PASSAGE TO READ:
ABILITY TO EXECUTE BUSINESS STRATEGIES
 
  The Company's Bowling Centers business has grown through acquisitions of
centers and, to a lesser extent, improvements at existing centers. However, as
announced after the end of the third quarter of 1998, the Company will curtail
its acquisitions and therefore the number of centers acquired will be
substantially reduced over the next 12 months. See "Management's Discussion
and Analysis of Financial Condition and Results of Operation--Capital
Expenditures". There can be no assurance that the Company will be in a
position to make any significant acquisitions of centers after 1999 or will
have sufficient capital available to make planned improvements of operations
of acquired and existing centers.
 
  Although the Company's principal long term strategy for future growth is the
acquisition of additional bowling centers, the Company's recent performance
has resulted in significant restrictions
 
                                      14
<PAGE>
 
on its acquisition program. The Company financed its acquisition program with
borrowings under the Credit Agreement, with cash generated by operations, and
with various other financing sources, which included additional incurrences of
debt by AMF Bowling and/or Bowling Worldwide and issuances of equity of AMF
Bowling. The Company used $249.6 million of net proceeds of the Private
Placement to repay amounts outstanding under the non-amortizing revolving
working capital facility under the Credit Agreement (the "Bank Facility"), the
aggregate size of which is $355.0 million. There can be no assurance that the
Company will be able to obtain financing or refinancing on commercially
reasonable terms or at all to return to its aggressive acquisition program. At
the present time, the restrictive covenants in the Subsidiary Indentures would
prohibit Bowling Worldwide from incurring additional indebtedness other than
borrowings under the Credit Agreement and the restrictive covenants in the
Credit Agreement substantially restrict the Company's ability to incur
additional indebtedness to finance acquisitions, as well as its ability to
make capital expenditures, investments and acquisitions.
 
  The Company's long term strategies also include growth through increased
sales of NCPs and Modernization and Consumer Products. Integral to such
increased sales is the Company's strategy of exploiting demand for bowling
products in developed as well as in emerging bowling markets. Recent overseas
economic difficulties, particularly in the Asia Pacific region, has materially
adversely affected operating results of the bowling products segment and has
resulted in the Company's implementing significant cost reductions in the
bowling products segment of its operations, which should be substantially
completed by the end of 1998. There can be no assurance that demand for
bowling products will improve or that the Company will be able to successfully
exploit such demand. See "--International Operations", "--Seasonality and
Market Development Cycles" and "Business--Business Strategy".

DATA SHOWN:
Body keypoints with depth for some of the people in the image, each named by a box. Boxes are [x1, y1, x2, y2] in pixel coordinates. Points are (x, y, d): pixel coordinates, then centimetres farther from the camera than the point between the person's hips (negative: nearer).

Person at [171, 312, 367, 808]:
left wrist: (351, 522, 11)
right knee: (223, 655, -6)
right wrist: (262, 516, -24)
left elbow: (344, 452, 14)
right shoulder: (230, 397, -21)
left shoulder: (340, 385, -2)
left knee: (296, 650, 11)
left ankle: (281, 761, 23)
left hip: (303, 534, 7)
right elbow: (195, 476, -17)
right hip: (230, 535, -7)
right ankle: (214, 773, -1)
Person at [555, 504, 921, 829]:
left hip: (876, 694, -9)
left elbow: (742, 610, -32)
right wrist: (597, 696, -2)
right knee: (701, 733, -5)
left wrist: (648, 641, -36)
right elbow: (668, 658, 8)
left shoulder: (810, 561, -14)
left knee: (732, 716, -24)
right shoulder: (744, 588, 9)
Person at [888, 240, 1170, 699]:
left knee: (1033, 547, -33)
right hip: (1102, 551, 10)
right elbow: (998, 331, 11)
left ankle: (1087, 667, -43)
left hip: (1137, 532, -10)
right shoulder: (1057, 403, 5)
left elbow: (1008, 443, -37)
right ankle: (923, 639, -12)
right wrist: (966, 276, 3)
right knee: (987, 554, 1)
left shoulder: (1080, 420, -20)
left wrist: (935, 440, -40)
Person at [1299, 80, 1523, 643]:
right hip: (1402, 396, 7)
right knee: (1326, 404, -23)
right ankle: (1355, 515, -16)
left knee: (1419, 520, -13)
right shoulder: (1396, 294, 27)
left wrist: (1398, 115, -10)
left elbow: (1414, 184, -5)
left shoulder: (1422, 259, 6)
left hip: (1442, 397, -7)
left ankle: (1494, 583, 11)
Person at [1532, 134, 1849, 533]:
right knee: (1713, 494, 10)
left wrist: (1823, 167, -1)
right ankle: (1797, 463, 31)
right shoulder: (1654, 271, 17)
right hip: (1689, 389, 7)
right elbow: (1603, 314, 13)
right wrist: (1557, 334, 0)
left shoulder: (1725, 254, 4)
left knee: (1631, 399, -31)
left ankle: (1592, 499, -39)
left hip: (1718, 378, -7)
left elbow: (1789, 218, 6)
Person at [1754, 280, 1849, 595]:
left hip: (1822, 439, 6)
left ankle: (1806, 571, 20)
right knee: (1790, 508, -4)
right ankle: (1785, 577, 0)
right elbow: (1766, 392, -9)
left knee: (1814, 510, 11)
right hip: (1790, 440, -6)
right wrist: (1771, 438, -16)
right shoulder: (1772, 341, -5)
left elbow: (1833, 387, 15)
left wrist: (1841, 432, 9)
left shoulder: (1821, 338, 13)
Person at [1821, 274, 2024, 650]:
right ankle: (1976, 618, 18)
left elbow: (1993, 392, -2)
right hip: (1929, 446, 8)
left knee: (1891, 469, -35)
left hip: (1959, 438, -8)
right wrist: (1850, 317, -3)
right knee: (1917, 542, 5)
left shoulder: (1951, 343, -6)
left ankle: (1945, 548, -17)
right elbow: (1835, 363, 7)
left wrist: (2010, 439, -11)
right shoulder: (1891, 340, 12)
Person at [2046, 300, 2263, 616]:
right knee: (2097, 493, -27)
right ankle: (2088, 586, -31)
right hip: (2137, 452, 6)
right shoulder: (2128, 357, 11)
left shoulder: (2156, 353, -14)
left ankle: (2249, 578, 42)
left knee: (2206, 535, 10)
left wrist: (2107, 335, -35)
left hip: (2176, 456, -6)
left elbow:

TO DO:
1 > List every section title that the business strategies passage tells the reader to see.
2 > Return everything in the business strategies passage from "The Company's Bowling" down to "and existing centers.".
The rows come from a source separate from the business strategies passage.

RESPONSES TO THE EXERCISE:
1 >
- Management's Discussion and Analysis of Financial Condition and Results of Operation--Capital Expenditures
- --International Operations
- --Seasonality and Market Development Cycles
- Business--Business Strategy

2 >
The Company's Bowling Centers business has grown through acquisitions of
centers and, to a lesser extent, improvements at existing centers. However, as
announced after the end of the third quarter of 1998, the Company will curtail
its acquisitions and therefore the number of centers acquired will be
substantially reduced over the next 12 months. See "Management's Discussion
and Analysis of Financial Condition and Results of Operation--Capital
Expenditures". There can be no assurance that the Company will be in a
position to make any significant acquisitions of centers after 1999 or will
have sufficient capital available to make planned improvements of operations
of acquired and existing centers.